Permanently Deleted

  • DasRav [none/use name]
    ·
    edit-2
    4 years ago

    Man, I would fuck with my teachers for this one. Here are some ideas:

    • Turn it off and on randomly, pretend you don't know what's wrong. If the teacher keeps pointing it out, say sorry but it's an older cam.

    • Eventually just leave it off partway through a lesson. Say it broke and you can't do anything about it now.

    • Get some colored glass. Say you fixed it, but the whole picture is now red. Or just get strong sunglasses and it's very dark in your room.

    • Mix yourself a drink in full view of the camera. Say it's for after the lesson.

    • Record a loop of yourself sitting attentively and typing and play it back instead of having a live feed.

    The last one is probably the one you want to do long-term. The rest is just some fun for yourself.

  • Jorick [he/him]
    ·
    edit-2
    4 years ago

    Just tell yourself absolutely no one likes being recorded live, they probably have some anxiety due to this as well, I often have to deal with anxiety when I'm with others, or hell, even while on the phone; and relativizing helps a lot. Like, they're just some regular folks, and in your case, you won't see them again once you're done with uni anyway, so there's always that.

  • happybadger [he/him]
    ·
    4 years ago

    The big blind spot in my education was mathematics. Great with humanities, decent with sciences, but I got to algebra and it stopped being a tangible thing with use-value. I can calculate an artillery shell's trajectory with the quadratic formula but the only mental understanding of that or why it's important is specifically the one example of it where I'm analysing something real. To get into the higher level algebra courses for my degree, the school required an algebraic literacy course. It's taught by a grad student whose research is on anxiety in mathematics testing. Twice a week for two hours you're doing algebra in the ideal environment for it which sounds great.

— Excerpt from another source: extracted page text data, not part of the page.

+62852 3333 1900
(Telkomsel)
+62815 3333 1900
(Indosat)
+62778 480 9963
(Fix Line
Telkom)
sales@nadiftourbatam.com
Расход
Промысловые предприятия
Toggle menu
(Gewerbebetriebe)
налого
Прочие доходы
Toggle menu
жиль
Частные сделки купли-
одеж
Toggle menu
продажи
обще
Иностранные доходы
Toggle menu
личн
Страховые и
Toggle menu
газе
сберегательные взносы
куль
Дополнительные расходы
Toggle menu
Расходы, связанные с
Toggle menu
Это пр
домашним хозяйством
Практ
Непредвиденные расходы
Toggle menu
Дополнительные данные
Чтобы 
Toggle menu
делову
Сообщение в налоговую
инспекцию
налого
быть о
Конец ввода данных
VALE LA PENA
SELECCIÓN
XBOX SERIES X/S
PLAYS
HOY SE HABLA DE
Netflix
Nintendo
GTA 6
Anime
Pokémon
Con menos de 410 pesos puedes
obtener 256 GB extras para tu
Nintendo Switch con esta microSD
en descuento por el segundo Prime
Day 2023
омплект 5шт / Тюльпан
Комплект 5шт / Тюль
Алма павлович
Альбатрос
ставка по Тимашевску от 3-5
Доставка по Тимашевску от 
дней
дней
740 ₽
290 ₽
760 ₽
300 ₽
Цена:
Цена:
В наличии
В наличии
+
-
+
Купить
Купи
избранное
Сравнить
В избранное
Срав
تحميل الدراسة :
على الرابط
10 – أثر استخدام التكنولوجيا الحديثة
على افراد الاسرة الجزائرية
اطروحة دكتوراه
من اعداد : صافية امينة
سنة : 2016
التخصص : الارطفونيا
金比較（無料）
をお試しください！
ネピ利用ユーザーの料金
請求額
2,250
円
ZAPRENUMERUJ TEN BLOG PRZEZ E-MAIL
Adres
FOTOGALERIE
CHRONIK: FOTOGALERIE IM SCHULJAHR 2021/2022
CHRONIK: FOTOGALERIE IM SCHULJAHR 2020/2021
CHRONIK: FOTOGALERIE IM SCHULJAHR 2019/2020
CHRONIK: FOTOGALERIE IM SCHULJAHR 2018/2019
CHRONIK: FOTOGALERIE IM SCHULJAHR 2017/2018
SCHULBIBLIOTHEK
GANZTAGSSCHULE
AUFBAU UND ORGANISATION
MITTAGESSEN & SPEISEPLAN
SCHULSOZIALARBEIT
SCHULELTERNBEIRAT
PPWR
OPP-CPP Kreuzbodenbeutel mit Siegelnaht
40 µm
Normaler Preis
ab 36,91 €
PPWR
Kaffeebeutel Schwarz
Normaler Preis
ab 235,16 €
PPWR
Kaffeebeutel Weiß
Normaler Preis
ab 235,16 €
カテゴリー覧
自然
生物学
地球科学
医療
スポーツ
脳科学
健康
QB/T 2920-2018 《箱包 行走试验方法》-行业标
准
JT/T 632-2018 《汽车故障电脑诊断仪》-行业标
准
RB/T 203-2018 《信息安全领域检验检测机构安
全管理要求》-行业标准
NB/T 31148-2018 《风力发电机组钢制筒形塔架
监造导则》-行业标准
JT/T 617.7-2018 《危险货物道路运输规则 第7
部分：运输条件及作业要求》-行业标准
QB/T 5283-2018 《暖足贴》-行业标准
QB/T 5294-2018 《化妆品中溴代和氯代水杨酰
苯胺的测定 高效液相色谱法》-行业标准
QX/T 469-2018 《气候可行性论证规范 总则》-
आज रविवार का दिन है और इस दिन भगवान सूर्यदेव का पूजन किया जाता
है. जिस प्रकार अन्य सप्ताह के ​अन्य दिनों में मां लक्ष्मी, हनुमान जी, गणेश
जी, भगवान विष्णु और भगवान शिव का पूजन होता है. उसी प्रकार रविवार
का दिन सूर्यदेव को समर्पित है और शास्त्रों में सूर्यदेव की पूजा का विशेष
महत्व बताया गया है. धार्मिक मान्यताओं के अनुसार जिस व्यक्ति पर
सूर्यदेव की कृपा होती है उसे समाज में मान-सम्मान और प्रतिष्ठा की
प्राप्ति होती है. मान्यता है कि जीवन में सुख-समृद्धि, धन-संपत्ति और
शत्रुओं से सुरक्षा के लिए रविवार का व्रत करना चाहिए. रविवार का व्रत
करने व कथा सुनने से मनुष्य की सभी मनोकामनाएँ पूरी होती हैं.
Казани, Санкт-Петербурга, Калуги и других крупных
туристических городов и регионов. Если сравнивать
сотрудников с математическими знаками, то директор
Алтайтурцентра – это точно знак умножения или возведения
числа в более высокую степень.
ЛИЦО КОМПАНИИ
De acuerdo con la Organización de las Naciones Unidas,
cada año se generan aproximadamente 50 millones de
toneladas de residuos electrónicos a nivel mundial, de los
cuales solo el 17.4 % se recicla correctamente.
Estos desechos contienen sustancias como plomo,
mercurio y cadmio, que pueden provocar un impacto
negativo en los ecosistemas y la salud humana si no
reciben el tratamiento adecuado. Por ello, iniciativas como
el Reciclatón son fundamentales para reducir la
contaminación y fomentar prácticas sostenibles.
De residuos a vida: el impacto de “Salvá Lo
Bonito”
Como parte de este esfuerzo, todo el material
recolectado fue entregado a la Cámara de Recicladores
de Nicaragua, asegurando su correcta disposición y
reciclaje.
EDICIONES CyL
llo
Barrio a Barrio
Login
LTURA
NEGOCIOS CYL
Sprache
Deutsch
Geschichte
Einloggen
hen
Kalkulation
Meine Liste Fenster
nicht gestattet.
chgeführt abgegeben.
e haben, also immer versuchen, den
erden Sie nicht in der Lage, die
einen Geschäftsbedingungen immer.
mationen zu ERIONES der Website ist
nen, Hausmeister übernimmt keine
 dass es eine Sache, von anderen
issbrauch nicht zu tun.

    I don't know what that looks like in a classroom. On zoom it's a quick lecture where everything written is immediately out of frame followed by random groups working through a list of 10-20 problems. I see a bunch of numeric gibberish like I'm a CSI Miami investigator and then one or two classmates are staring me directly in the face and depending on me for time-sensitive problem solving. I'm doing work I don't understand, that I have to cram youtube videos for just to make sure the patterns look right, with two strangers I fuck over if I'm not as fast as them. Who are looking directly at my face for two hours.

    That class made me actively unlearn algebra. I felt more anxiety before those sessions than I did in an ambulance riding to cardiac arrests.

    • blly509 [he/him,any]
      ·
      edit-2
      4 years ago

      Math is hilarious in that there are like, 15 different ways you can be taught a certain subject, and different people respond to different methods in radically different ways. But the way it works now, you get pretty much a random professor out of the three or so in a department, and they usually teach it the way they understood it, and if you don't get it then it's your fault. Definitely go to youtube for stuff your professor is unable or unwilling to help you with. I highly recommend Professor Leonard's youtube channel, he has a ton of college algebra and beyond stuff and a lot of people seem to react to him positively.

  • hopefulmulberry [none/use name]
    ·
    4 years ago

    Try to look at it from the teacher's perspective, it must suck to have to talk for hours in front of a faceless chatroom where everyone has their cameras turned off and you don't know if they're even paying attention.

    • Prinz1989 [he/him]
      ·
      4 years ago

      As a teacher. Thats fine. With the side I'm using you have to "activate" the students to even being able to hear them. Generally I unmute only so they can answer to my questions or ask questions on their own. For students who don't like to pay attention this is bad, but at least now they can't disrupt the lesson and harras the interested students. For me it is much more relaxed. There is a problem with shy students not wanting to speak up, but generally the rest being muted / not being able to make grimaces helps with this as well. Now I wish for a mute option when we go back to school. Also my subjects are math and chemistry it's harder for stuff like languages and music.

      • hopefulmulberry [none/use name]
        ·
        4 years ago

        Oh I was thinking about college classes. Usually the students are past the age where they'll disrupt the lesson if they're bored.

  • Pezevenk [he/him]
    ·
    4 years ago

    Yeah having to have the camera on is a fuck. Are you talking uni or school or what?

  • blobjim [he/him]
    ·
    edit-2
    4 years ago

    Maybe you can ask them if you can turn it off. In all my classes policies around cameras and whatever aren't that strict or really enforced at all that I know of (except maaaybe during exams). Only benefit is I might be able to answer a question because I don't have to raise my voice. But it feels like a gun is being pointed at your head for the entire class.